The national forest estate consists of land owned by the Scottish Government and managed by FLS. The estate covers 6,400 km^{2}, being roughly 8% of the land area of Scotland. Around two-thirds of this land (4,700 km^{2}) is forested, with the remaining land consisting of a mixture of agricultural land and open areas such as moorland. In line with the requirement to increase public access to the outdoors and encourage tourism FLS provide facilities such as car parks, picnic areas, paths and mountain bike trails at many of their forests, and as of 2008 the national forest estate received over ten million visitors each year. FLS is responsible for over 1200 km of paths for walkers, 1300 km of trails for cyclists, six forest parks, five woodland parks, four national nature reserves, and the mountain biking venues of the 7stanes.
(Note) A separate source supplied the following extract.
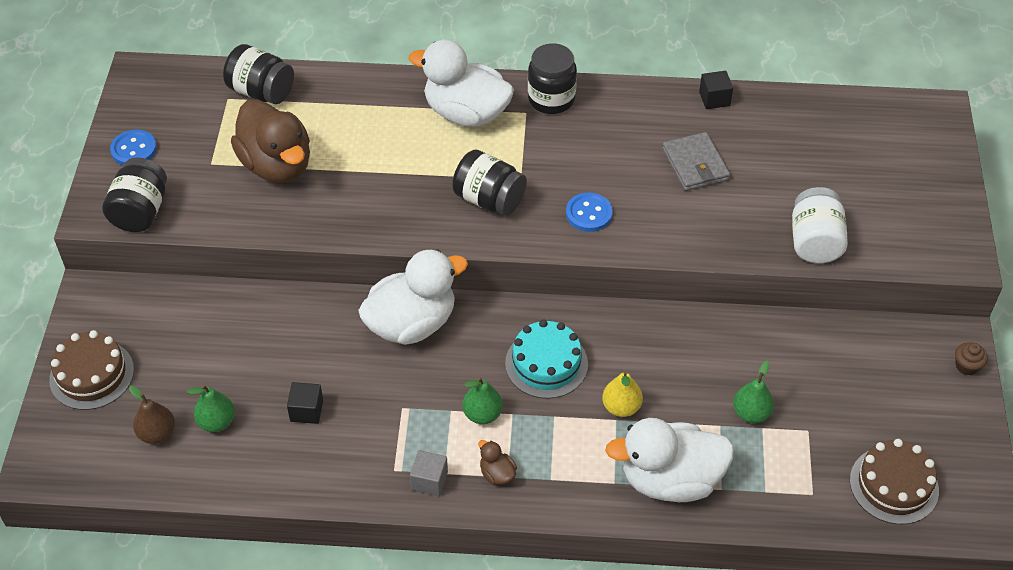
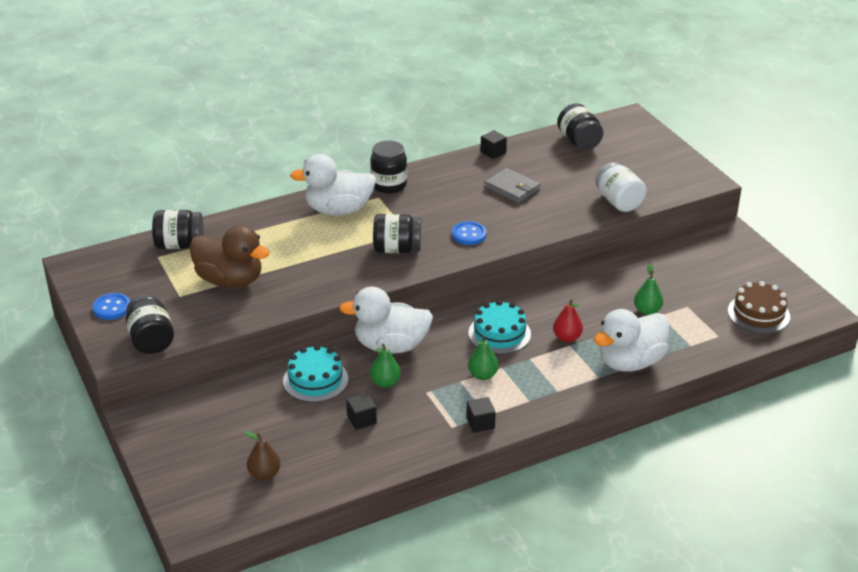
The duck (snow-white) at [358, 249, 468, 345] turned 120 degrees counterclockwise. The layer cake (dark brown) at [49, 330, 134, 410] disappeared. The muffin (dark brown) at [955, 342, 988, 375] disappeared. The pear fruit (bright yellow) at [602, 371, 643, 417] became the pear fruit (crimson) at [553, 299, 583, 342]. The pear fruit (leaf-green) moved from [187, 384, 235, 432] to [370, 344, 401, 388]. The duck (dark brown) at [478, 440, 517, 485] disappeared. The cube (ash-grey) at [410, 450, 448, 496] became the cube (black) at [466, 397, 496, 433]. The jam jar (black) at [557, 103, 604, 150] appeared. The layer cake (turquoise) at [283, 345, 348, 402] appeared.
In 2015 it was estimated that national forest estate generated £395 million of Gross Value Added (GVA) for the Scottish economy each year, of which forestry and timber products accounted for £285 million, whilst tourism and recreation contributed £110 million. It was estimated that the estate supported 11,015 full-time equivalent jobs, of which 7,225 were in forestry and timber products and 3,790 were in recreation and tourism. As part of the Scottish Government's strategy for improving sustainability, benefiting communities, reducing the effects of climate change and maximising financial returns from the national forest estate FLS is actively supporting the generation of renewable energy from the estate. As of January 2019 the capacity of wind and hydro power generation installed on the national forest estate was 1086 MW.